Scanning des conteneurs: analyse de l’impact du dispositif dans la procédure de dédouanement au Cameroun
6 juin 2019
Par l’Administration des douanes camerounaisesEn 2016, le Gouvernement camerounais a pris l’option d’imposer une politique de scanning systématique des conteneurs tant à l’importation qu’à l’exportation. Cet article analyse l’impact du dispositif dans la procédure de dédouanement en se penchant tour à tour sur la rentabilité du dispositif, sa perception générale par les importateurs et acteurs du secteur privé ainsi que les difficultés générées par sa mise en œuvre.
Le 26 juin 2006, un premier scanner mobile est installé au Port de Douala, conformément aux résolutions issues du processus de réforme de l’Administration des douanes camerounaises qui stipulent qu’un processus de scannage doit être intégré à la procédure de dédouanement à l’importation des conteneurs maritimes. Ces résolutions sont le résultat de concertations entre représentants d’une société d’inspection, du Port Autonome de Douala (PAD), d’entreprises du secteur privé et des intervenants de la chaîne logistique portuaire regroupés au sein du Comité National de Facilitation des Échanges.
L’objectif principal du déploiement d’un scanner est de réduire significativement les délais de passage des marchandises conteneurisées en substituant le contrôle non intrusif au contrôle physique des marchandises, source de coûts, de lourdeurs et de tracasseries multiples pour les importateurs.
Bien que l’essentiel des acteurs de la chaîne logistique portuaire se soient accordés sur sa nécessité, l’initiative a généré quelques « résistances internes »[1] de la part d’une frange non négligeable des fonctionnaires des douanes qui questionnaient la rentabilité du dispositif ainsi que la méthodologie de son utilisation dans le processus de dédouanement.
Ce premier scanner était un appareil de première génération de scanner mobile acquis dans le cadre d’une Convention passée entre l’État du Cameroun et la société d’inspection, et installé sur un site de 60 mètres sur 35 attenant au parc des conteneurs du Douala International Terminal (DIT), exploitant agréé du terminal à conteneurs du Port de Douala. L’appareil disposait d’une capacité d’opération maximale de vingt conteneurs par heure et était en service de 6h00 à 18h00.
L’accroissement du volume des conteneurs débarqués au Port de Douala, les pannes récurrentes de l’appareil au fil des ans, les lourdeurs procédurales inhérentes au protocole de passage au scanner, la nécessité de renforcer la lutte contre la fraude et les grands trafics ainsi que les problématiques sécuritaires générées par les crises de la sous-région Afrique Centrale et de la région anglophone du Cameroun ont conduit le Gouvernement à prendre le pari de technologies de scanning plus perfectionnées et mieux adaptées aux réalités contemporaines.
C’est ainsi qu’en septembre 2016, trois scanners fixes d’une capacité totale réelle de 150 conteneurs par heure, ont été mis en service, toujours dans le cadre d’un partenariat État du Cameroun/Société d’inspection. Fait majeur, le gouvernement a pris l’option d’imposer une politique de scanning systématique des conteneurs tant à l’importation qu’à l’exportation.
++++++++++++++++++++
TRAVAIL À FAIRE —
[1] Résumez en deux phrases le texte sur le scanning des conteneurs au Cameroun.
[2] Poursuivez, s'il vous plaît, le texte sur le scanning des conteneurs au Cameroun après sa dernière phrase.
++++++++++++++++++++
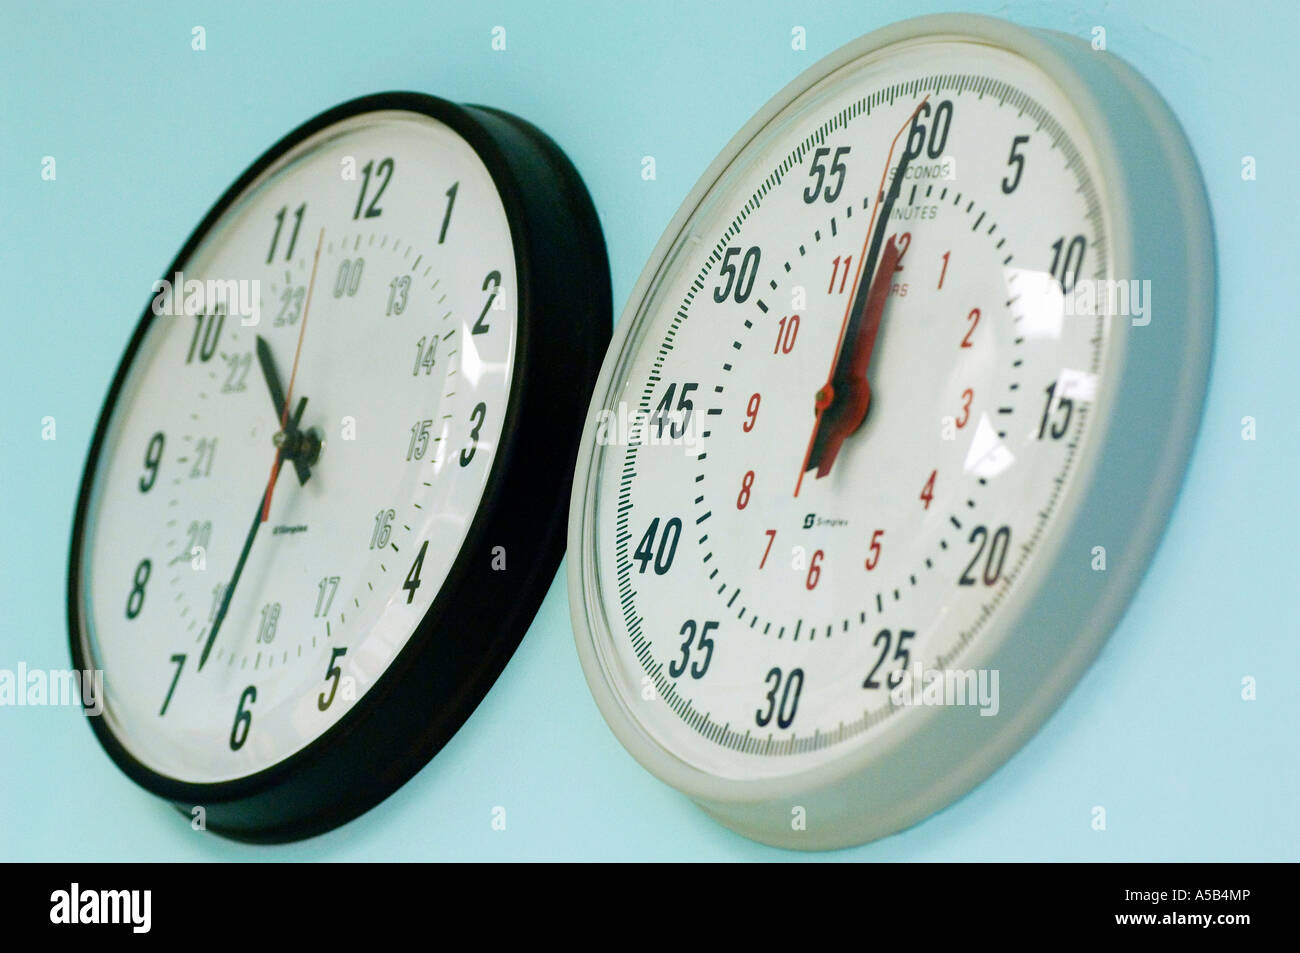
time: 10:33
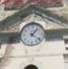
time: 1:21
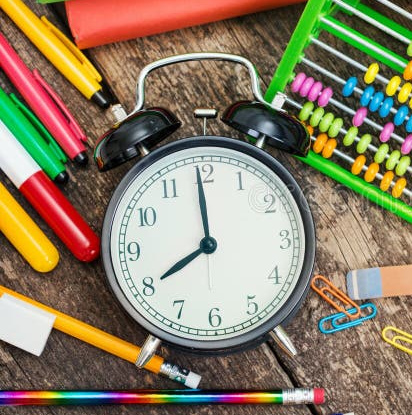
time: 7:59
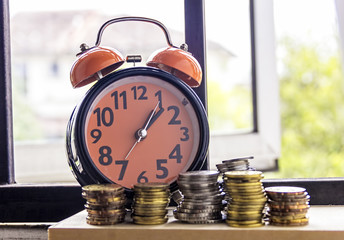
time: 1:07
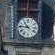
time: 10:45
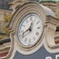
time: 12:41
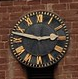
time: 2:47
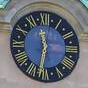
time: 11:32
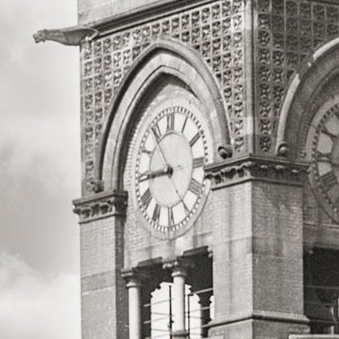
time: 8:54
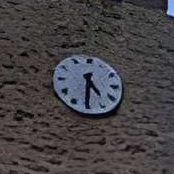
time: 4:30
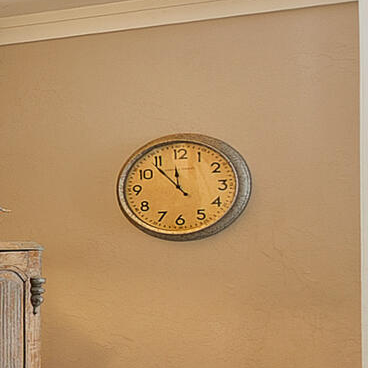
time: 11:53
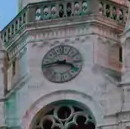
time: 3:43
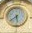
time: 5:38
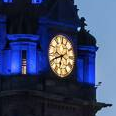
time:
++++++++++++++++++++
CORRIGÉ DE L'EXERCICE —
[1] En 2006, un premier scanner mobile a été installé au Port de Douala afin de réduire les délais de passage des conteneurs en remplaçant le contrôle physique par un contrôle non intrusif, malgré les résistances d'une partie des fonctionnaires des douanes. Face à l'accroissement du volume des conteneurs, aux pannes récurrentes de l'appareil et aux enjeux de fraude et de sécurité, le Gouvernement a mis en service trois scanners fixes en septembre 2016 et a imposé le scanning systématique des conteneurs à l'importation comme à l'exportation.

[2]
Afin d’apprécier l’impact de cette politique dans la mise en œuvre globale du processus de dédouanement des conteneurs au Port de Douala, il nous semble nécessaire d’examiner le positionnement actuel du passage au scanner dans le mécanisme de vérification des marchandises conteneurisées, la rentabilité du dispositif, sa perception générale par les importateurs et acteurs du secteur privé ainsi que les difficultés générées par sa mise en œuvre.
Le repositionnement du scanner en amont de la procédure de dédouanement
En 2006, le scanner mobile avait été positionné en fin de procédure de dédouanement et les conteneurs étaient astreints au passage au scanner uniquement lorsque :
- la déclaration était en circuit rouge ;
- la déclaration était en circuit jaune et faisait l’objet d’une contestation par l’inspecteur de visite traitant ;
- le chargement de par sa nature avait été orienté vers une visite physique, en raison d’une alerte de sécurité notamment ;
- il s’agissait d’une procédure accélérée : enlèvements sous palans (du navire au camion ce qui évite le stockage ou le dépôt sur les quais) et enlèvements directs (du navire à un entrepôt sous douane sous le couvert d’une déclaration sommaire) ;
- la marchandise était en transfert vers les magasins extérieurs sous douane.
Ce premier dispositif a été fortement critiqué : l’accès aux images était limité aux seuls agents en service à l’Unité de Gestion du Scanner, avec les risques de collusion que cela comporte, la capacité du scanner mobile était réduite et la qualité des images produites relativement faible. Enfin et surtout, les usagers se plaignaient de la lourdeur du processus entre la prise de rendez-vous, l’opération de scanning proprement dite et le contrôle physique qui suivait en cas de suspicion, contrôle qui générait bien entendu de nouveaux coûts.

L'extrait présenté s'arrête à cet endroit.